— Text for analysis —
◇ ◇ ◇ ◇ ◇

- Coordinates: 36°32′17″N 093°37′49″W﻿ / ﻿36.53806°N 93.63028°W
- Country: United States
- State: Missouri
- County: Barry

Area
- • Total: 35.58 sq mi (92.16 km^{2})
- • Land: 29.27 sq mi (75.82 km^{2})
- • Water: 6.31 sq mi (16.35 km^{2}) 17.74%
- Elevation: 1,070 ft (326 m)

Population (2000)
- • Total: 2,434
- • Density: 83/sq mi (32.1/km^{2})
- FIPS code: 29-79522
- GNIS feature ID: 0766273

= White River Township, Barry County, Missouri =

Township in the US state of Missouri

White River Township is one of twenty-five townships in Barry County, Missouri, United States. As of the 2000 census, its population was 2,434.

White River Township was established in 1841.

◇ ◇ ◇ ◇ ◇

Saved entries:
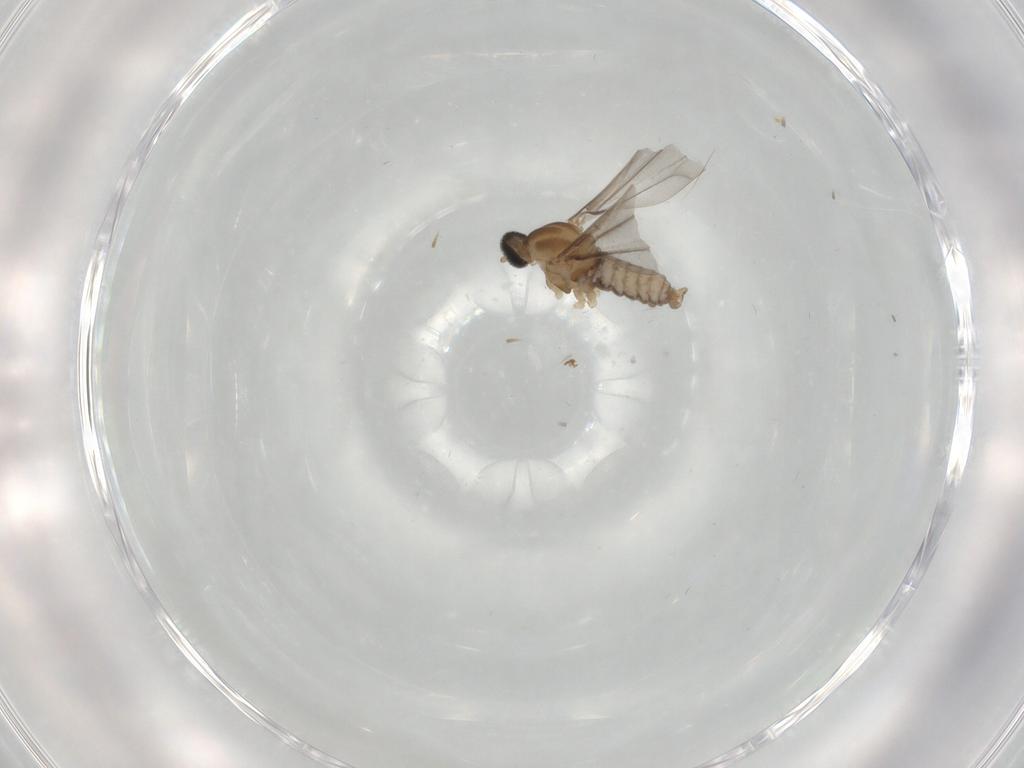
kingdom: Animalia
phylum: Arthropoda
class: Insecta
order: Diptera
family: Cecidomyiidae
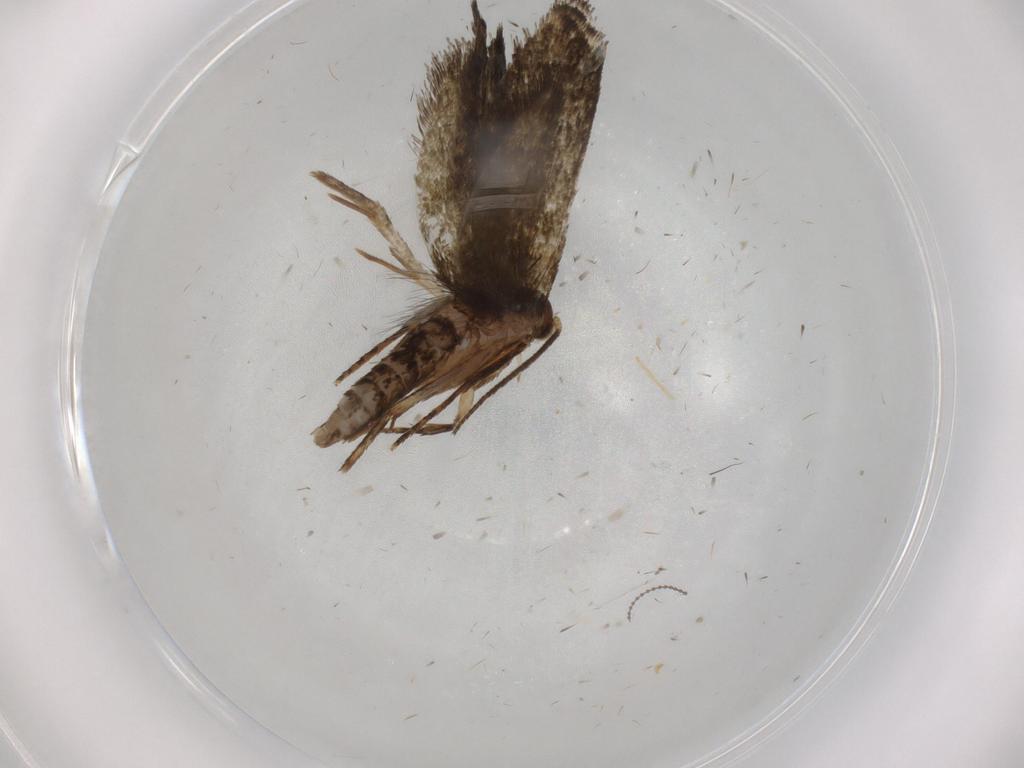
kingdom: Animalia
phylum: Arthropoda
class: Insecta
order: Lepidoptera
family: Tineidae
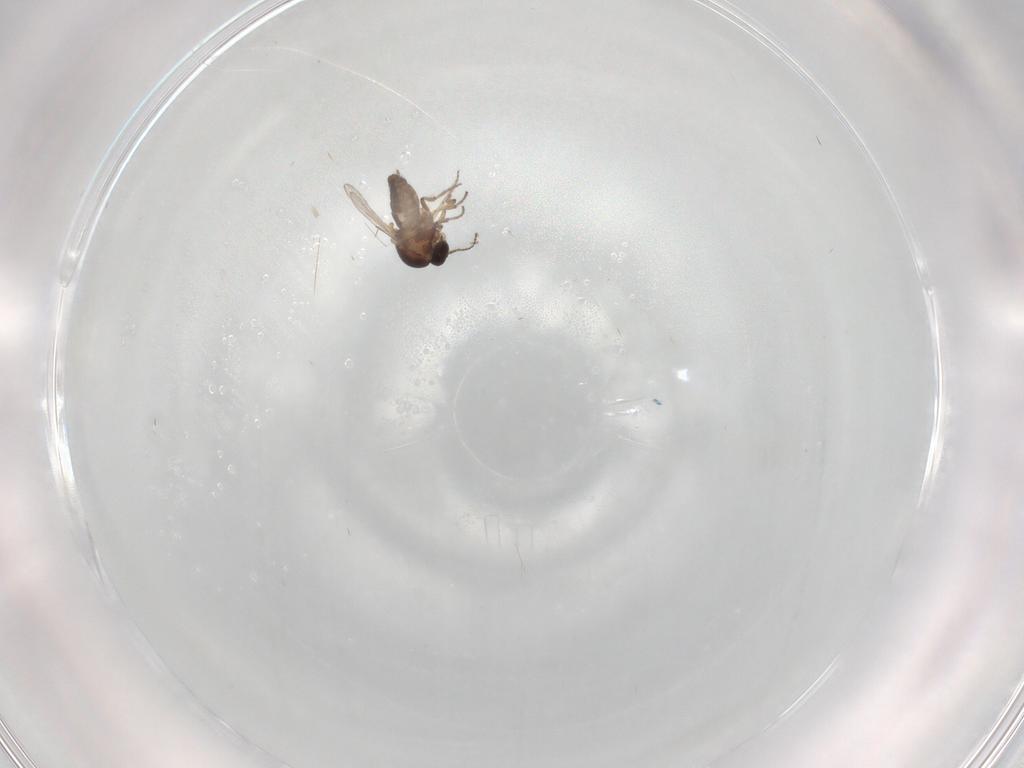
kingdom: Animalia
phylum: Arthropoda
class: Insecta
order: Diptera
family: Ceratopogonidae
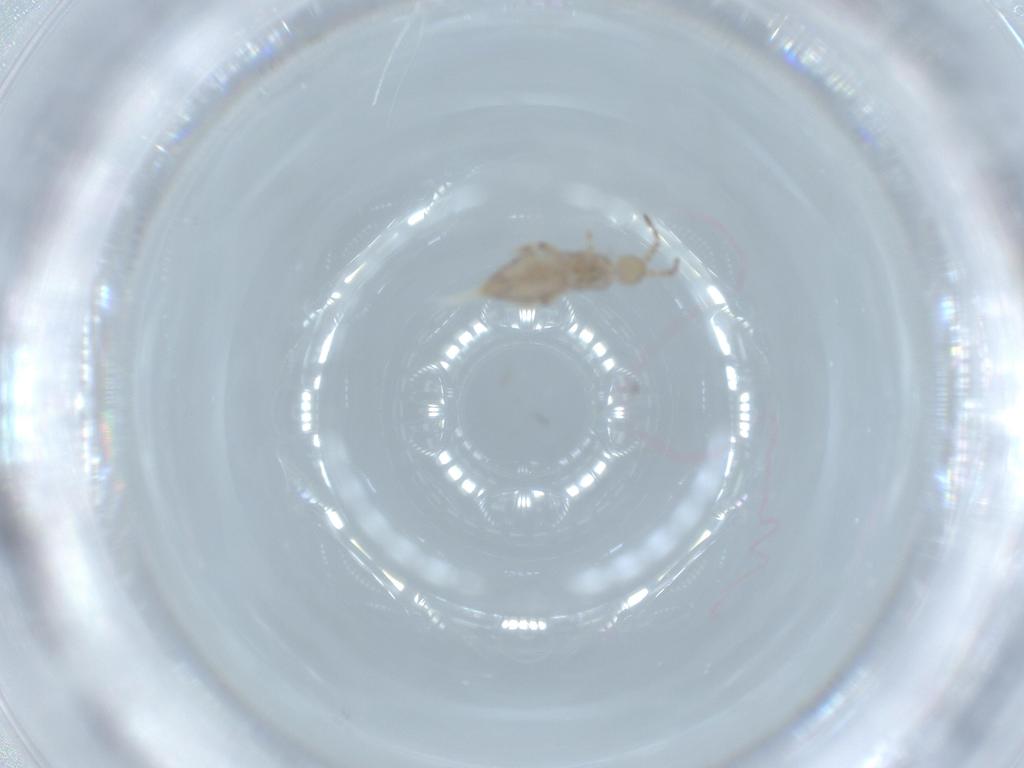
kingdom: Animalia
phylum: Arthropoda
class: Collembola
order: Entomobryomorpha
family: Entomobryidae
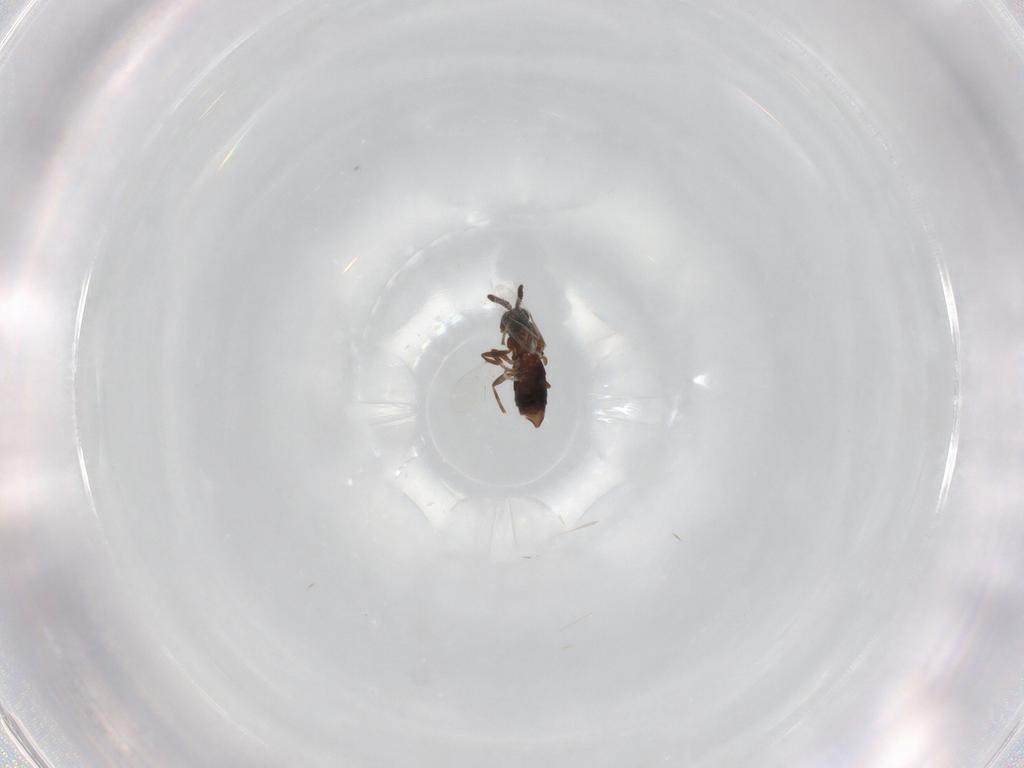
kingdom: Animalia
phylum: Arthropoda
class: Insecta
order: Diptera
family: Scatopsidae
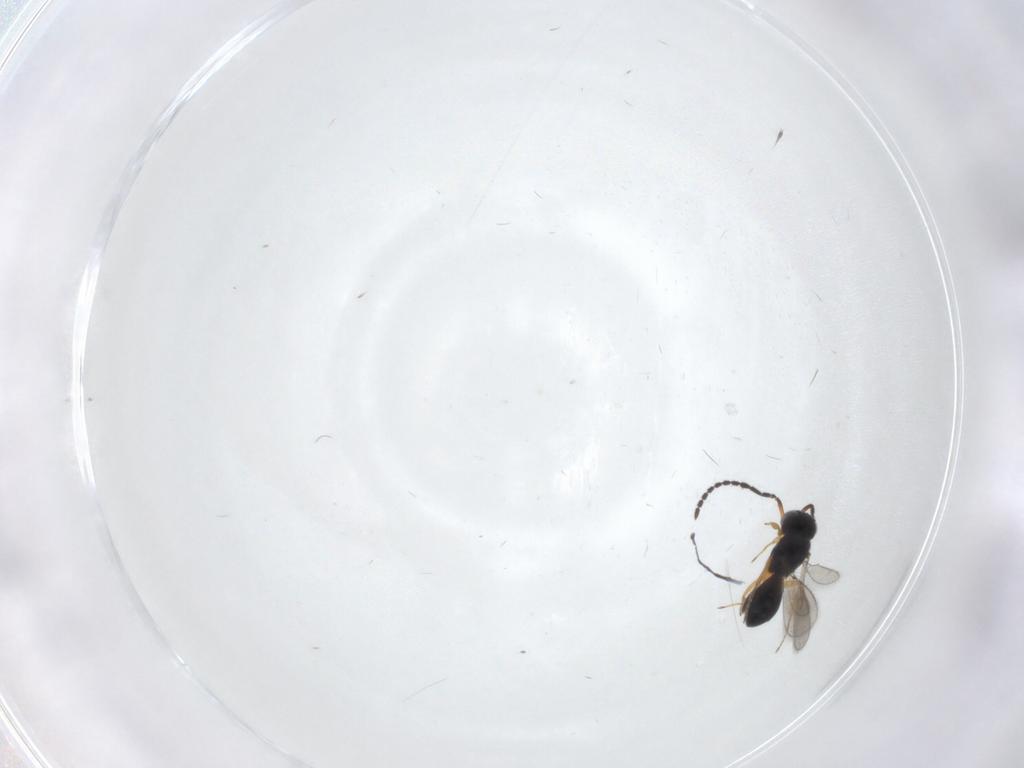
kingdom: Animalia
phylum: Arthropoda
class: Insecta
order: Hymenoptera
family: Scelionidae
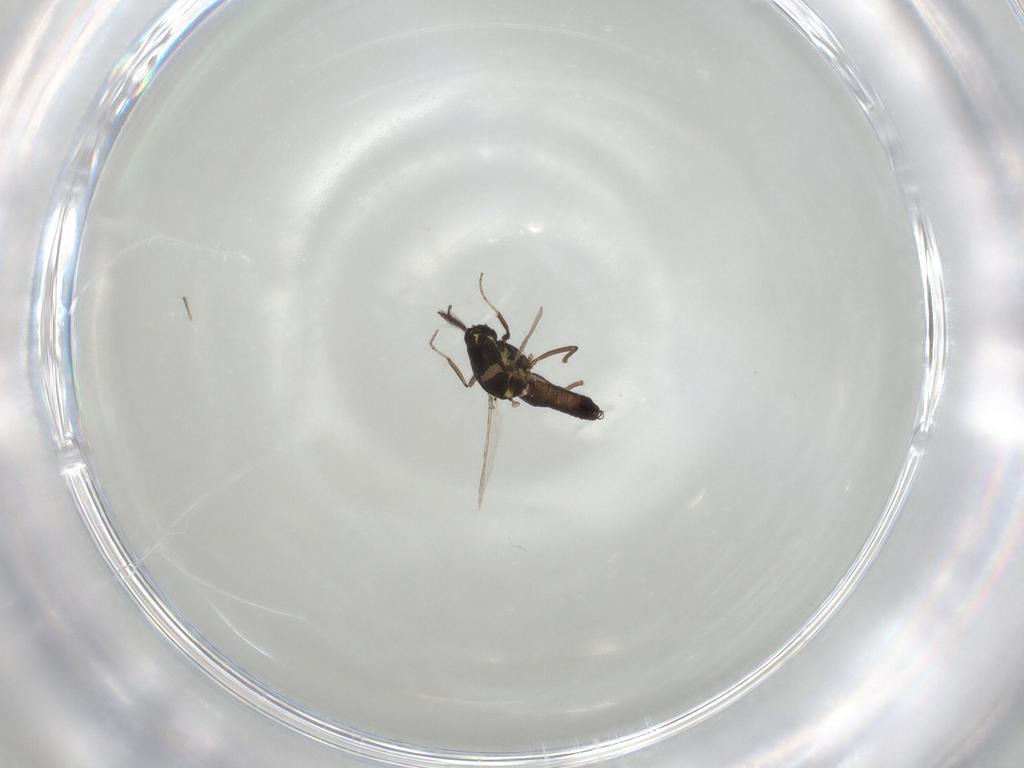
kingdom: Animalia
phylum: Arthropoda
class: Insecta
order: Diptera
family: Ceratopogonidae
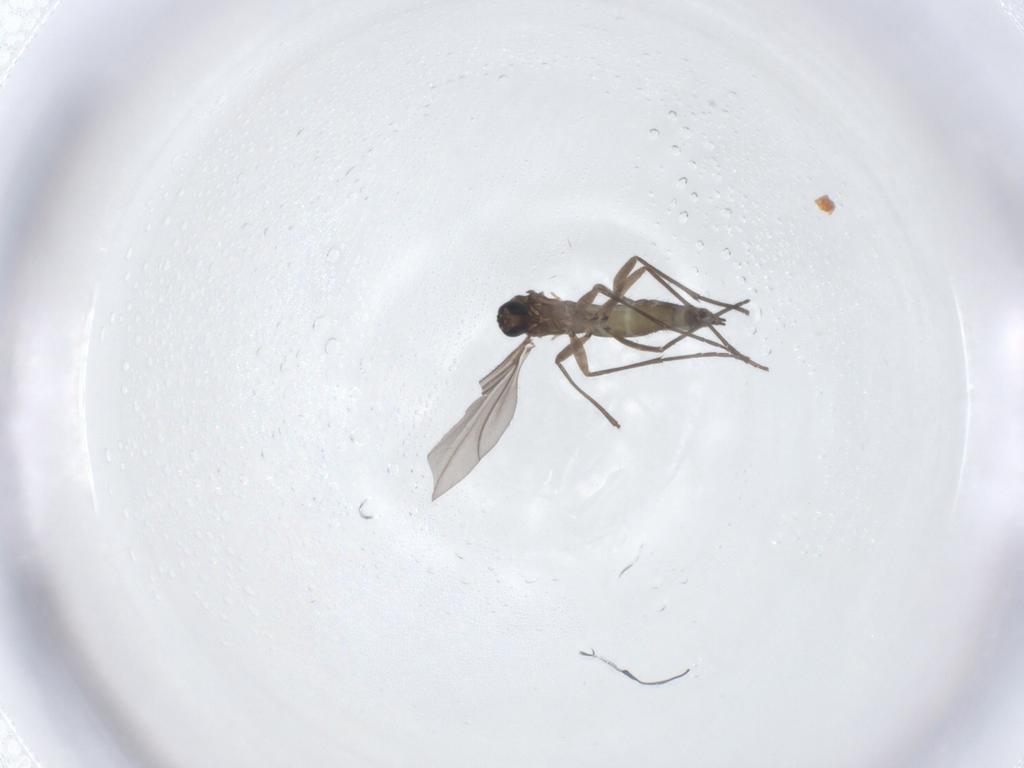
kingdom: Animalia
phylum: Arthropoda
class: Insecta
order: Diptera
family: Sciaridae
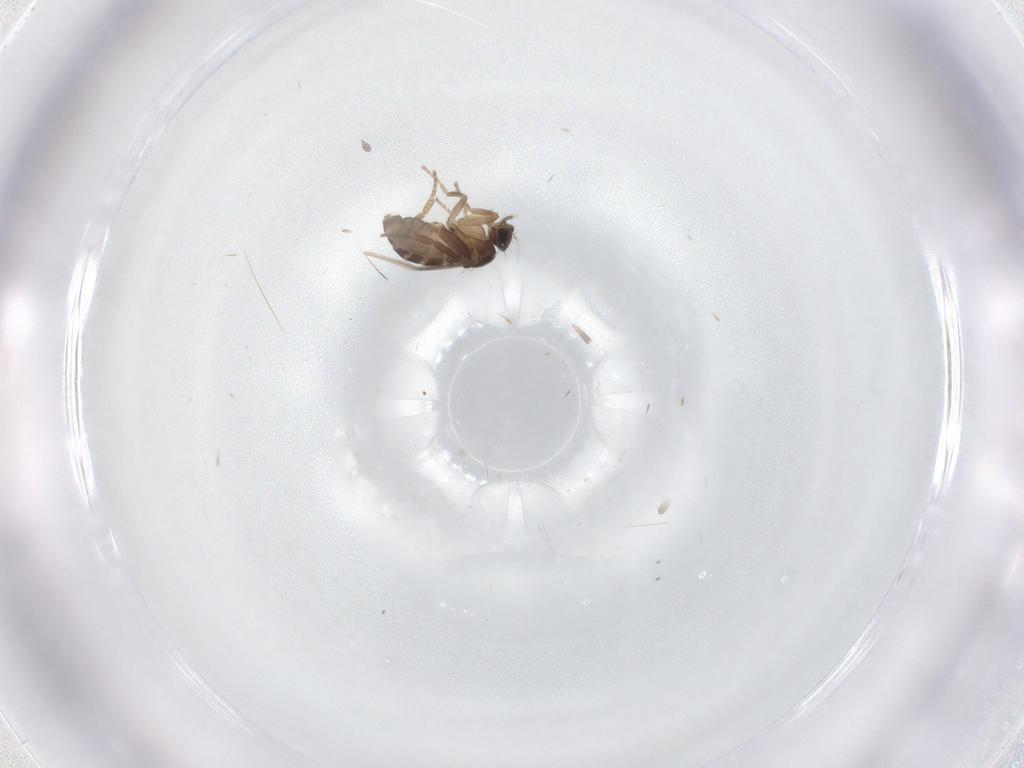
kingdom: Animalia
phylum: Arthropoda
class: Insecta
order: Diptera
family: Phoridae
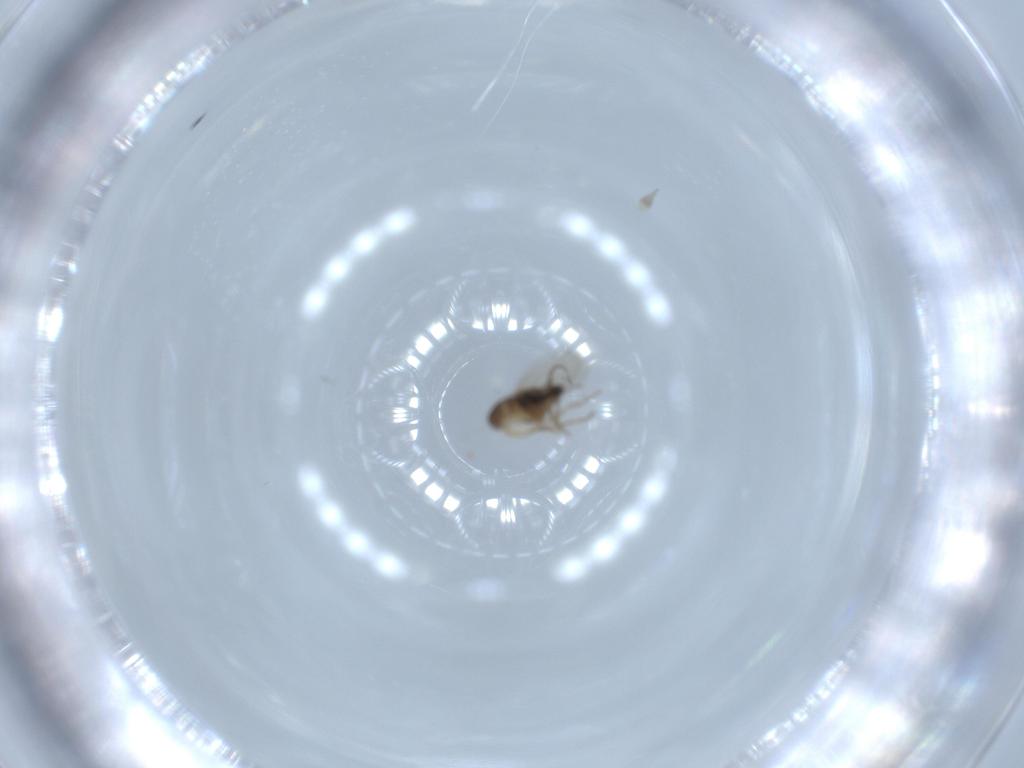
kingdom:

◇ ◇ ◇ ◇ ◇

— What to do —
1) According to the article on White River Township, in what year was the township established?
2) Resume the article on White River Township, Barry County, Missouri, starting after its last sentence.

— Solved tasks —
1) 1841

2)
==Geography==
White River Township covers an area of 35.58 sqmi and contains two incorporated settlements, Arrow Point, Emerald Beach, and one unincorporated community, the census-designated place of Shell Knob. It contains three cemeteries: McGuire, Viney and Viola.

The streams of Owl Creek, Rock Creek, Sweetwater Creek and Viney Creek run through this township.

==Transportation==
White River Township contains two airports or landing strips: Bel-Voir Acres Airport and Table Rock Airport.